Lavillenie was impressed by his young challenger.
“Competing with Mondo is special, because I remember the first time I met him was 2013,” the WR holder said. “He was height like that [holding his hand down low], and jumping 3.80, something like that, and year after year he’s improving. It’s great for him and it’s great for the sport.
“It’s interesting to see him jumping high. Now the most important thing is to be able to jump high in the biggest events. He still has time, he’s still a Junior, he will be able to learn about it.”
Lavillenie was impressed with Texas, as well, saying, “I have friends who train here. They said, ‘You have to go there, you will see, it’s a crazy atmosphere, everything is made for you to compete and be the best.’ … At one point, you say, ‘I have to go there and see it for myself.’ The crowd was amazing.”
Quality vaulting wasn’t restricted to the elite men. In the elite women’s competition, London Olympic champ and American Record holder Jenn Suhr appeared to have turned a corner on recent injury woes with an impressive-looking 15-10 (4.83) victory.

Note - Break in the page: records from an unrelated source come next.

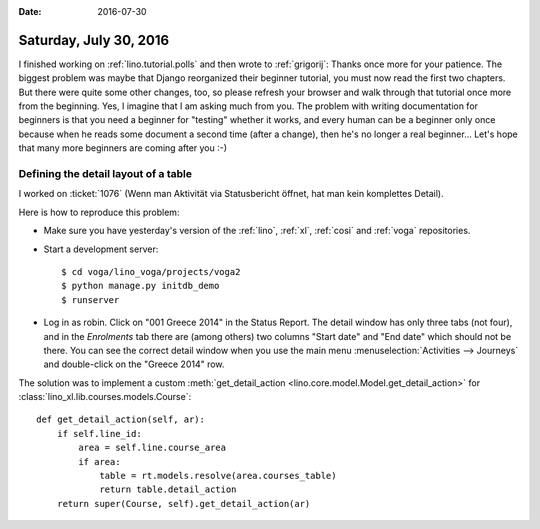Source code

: :date: 2016-07-30

=======================
Saturday, July 30, 2016
=======================

I finished working on :ref:`lino.tutorial.polls` and then wrote to
:ref:`grigorij`: Thanks once more for your patience. The biggest
problem was maybe that Django reorganized their beginner tutorial, you
must now read the first two chapters. But there were quite some other
changes, too, so please refresh your browser and walk through that
tutorial once more from the beginning. Yes, I imagine that I am asking
much from you. The problem with writing documentation for beginners is
that you need a beginner for "testing" whether it works, and every
human can be a beginner only once because when he reads some document
a second time (after a change), then he's no longer a real
beginner... Let's hope that many more beginners are coming after you
:-)

Defining the detail layout of a table
=====================================

I worked on :ticket:`1076` (Wenn man Aktivität via Statusbericht
öffnet, hat man kein komplettes Detail).

Here is how to reproduce this problem:

- Make sure you have yesterday's version of the :ref:`lino`,
  :ref:`xl`, :ref:`cosi` and :ref:`voga` repositories.

- Start a development server::

      $ cd voga/lino_voga/projects/voga2
      $ python manage.py initdb_demo
      $ runserver

- Log in as robin. Click on "001 Greece 2014" in the Status Report.
  The detail window has only three tabs (not four), and in the
  `Enrolments` tab there are (among others) two columns "Start date"
  and "End date" which should not be there.  You can see the correct
  detail window when you use the main menu :menuselection:`Activities
  --> Journeys` and double-click on the "Greece 2014" row.


The solution was to implement a custom :meth:`get_detail_action
<lino.core.model.Model.get_detail_action>` for
:class:`lino_xl.lib.courses.models.Course`::

    def get_detail_action(self, ar):
        if self.line_id:
            area = self.line.course_area
            if area:
                table = rt.models.resolve(area.courses_table)
                return table.detail_action
        return super(Course, self).get_detail_action(ar)
            
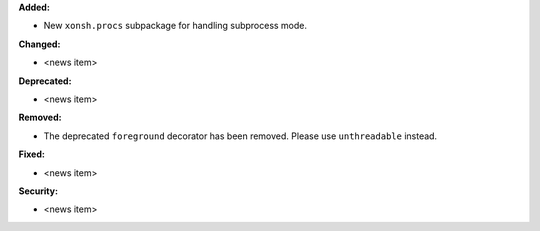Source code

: **Added:**

* New ``xonsh.procs`` subpackage for handling subprocess mode.

**Changed:**

* <news item>

**Deprecated:**

* <news item>

**Removed:**

* The deprecated ``foreground`` decorator has been removed.
  Please use ``unthreadable`` instead.

**Fixed:**

* <news item>

**Security:**

* <news item>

In the college men’s event, South Dakota’s Chris Nilsen—Duplantis’s predecessor as the holder of the HSR—won a 19-¼ (5.80) duel with Southeastern Louisiana’s Devin King, Nilsen’s first-attempt clearance being the difference. It was an =PR for Nilsen and King’s first-ever 19-footer as they now stand =No. 8 on the all-time collegiate list.
The day before and less noticed, Tori Franklin did some list rewriting in the triple jump. She hit the sand at 47-6¼ (14.48), making her the second American performer all-time, behind only Keturah Orji. Lest it seem like a fluke, she threw in an earlier PR of 47-1½ (14.36) as well. She attributed her improvement from a 46-5¼ (14.15) at USATF Indoors to coaching and an improved diet. “I’ve cut down on cake,” she laughed.
On the track (this is a relay meet, remember?) the big stories were the dominance of Houston’s men and LSU’s women.
In the 4x2 and 4x1, Houston twice ran down LSU from behind. In the former, Cameron Burrell ran the second leg and Elijah Hall was the anchoring Tiger-slayer, making up a huge chunk of real estate to secure a 1:21.20–1:21.48 victory. In the 4x1, they switched assiginments, and Burrell nipped LSU by 0.004, both teams timed in 38.92.
Individually, Burrell and Hall notched wins of 10.01w (4.1) and 20.11 (1.6).
LSU’s women fared better than their men—in fact, they were only beaten by themselves. Their 42.66 left Texas A&M (43.28) far behind, and they would have notched a similarly dominant 4x2 victory if not for a dropped final exchange.
The Bengals also went 1-2 in a 100 aided by a 3.7 wind (Aleia Hobbs 10.86w, Kornei Johnson 10.98w). And in the invitational 100 (2.7), teammate Mikiah Brisco’s 10.99w was bested only by Blessing Okagbare’s 10.72w (the =No. 6 world performer ever, under all conditions).
Other fast sprints boosted by illegal winds included Harvard’s Gabrielle Thomas in the 200 (22.13w with a 4.6) and Texas’ Rushelle Burton in the 100H (12.64w with a 3.3).
Officially, the meet drew 45,612 spectators over the 4 days, with Friday and Saturday capping things at 19,058 and 20,704.